■ HOW TO COMPLETE THIS TASK ■
How many lines in this material include the string "AMDPXDP"? Answer with the number and nothing further.

■ THE DATA ■
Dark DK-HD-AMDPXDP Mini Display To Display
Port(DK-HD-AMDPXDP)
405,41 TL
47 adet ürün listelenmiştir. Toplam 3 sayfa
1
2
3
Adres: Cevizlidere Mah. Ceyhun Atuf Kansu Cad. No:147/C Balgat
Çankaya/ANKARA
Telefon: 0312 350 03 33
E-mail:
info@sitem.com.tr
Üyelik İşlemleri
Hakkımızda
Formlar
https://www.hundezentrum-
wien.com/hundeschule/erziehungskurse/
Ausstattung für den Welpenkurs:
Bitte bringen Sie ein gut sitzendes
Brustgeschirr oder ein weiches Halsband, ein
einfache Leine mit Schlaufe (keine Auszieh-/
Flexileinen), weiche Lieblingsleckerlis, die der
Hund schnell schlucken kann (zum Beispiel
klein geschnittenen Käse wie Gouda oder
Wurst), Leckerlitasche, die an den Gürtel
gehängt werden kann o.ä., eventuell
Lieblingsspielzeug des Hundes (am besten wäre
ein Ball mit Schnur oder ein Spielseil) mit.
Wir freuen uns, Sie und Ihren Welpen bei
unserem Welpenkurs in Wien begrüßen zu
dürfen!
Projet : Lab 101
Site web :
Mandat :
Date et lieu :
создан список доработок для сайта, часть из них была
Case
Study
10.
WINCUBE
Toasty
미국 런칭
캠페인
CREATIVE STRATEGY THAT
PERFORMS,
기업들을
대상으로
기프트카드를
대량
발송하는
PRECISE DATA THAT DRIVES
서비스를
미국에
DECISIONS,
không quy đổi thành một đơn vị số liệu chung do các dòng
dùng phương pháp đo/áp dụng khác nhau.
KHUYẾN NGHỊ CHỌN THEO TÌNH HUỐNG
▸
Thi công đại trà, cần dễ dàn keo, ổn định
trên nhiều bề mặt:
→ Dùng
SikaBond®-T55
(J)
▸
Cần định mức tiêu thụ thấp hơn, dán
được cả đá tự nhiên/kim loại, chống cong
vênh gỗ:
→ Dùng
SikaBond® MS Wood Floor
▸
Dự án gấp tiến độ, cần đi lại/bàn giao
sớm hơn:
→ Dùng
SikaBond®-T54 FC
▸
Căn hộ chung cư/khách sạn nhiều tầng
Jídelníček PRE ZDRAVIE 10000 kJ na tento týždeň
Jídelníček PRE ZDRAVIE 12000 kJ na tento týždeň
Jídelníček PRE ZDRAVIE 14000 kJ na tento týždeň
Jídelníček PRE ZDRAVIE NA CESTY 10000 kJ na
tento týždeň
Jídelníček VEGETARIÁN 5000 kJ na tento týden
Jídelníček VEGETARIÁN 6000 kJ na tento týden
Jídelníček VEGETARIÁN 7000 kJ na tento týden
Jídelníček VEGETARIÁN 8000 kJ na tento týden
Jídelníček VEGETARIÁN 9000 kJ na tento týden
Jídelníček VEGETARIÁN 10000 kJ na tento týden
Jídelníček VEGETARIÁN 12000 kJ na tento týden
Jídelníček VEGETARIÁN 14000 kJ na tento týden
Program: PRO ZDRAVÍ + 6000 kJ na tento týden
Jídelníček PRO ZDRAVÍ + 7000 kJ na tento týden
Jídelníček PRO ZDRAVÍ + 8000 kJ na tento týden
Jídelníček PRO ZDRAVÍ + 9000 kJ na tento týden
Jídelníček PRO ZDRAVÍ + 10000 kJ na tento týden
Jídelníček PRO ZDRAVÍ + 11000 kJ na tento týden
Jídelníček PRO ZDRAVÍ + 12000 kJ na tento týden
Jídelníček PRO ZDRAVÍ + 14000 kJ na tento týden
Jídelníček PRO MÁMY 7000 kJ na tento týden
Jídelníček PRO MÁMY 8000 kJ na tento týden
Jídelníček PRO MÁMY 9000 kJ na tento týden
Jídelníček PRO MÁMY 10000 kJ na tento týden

■ THE COMPLETED TASK ■
2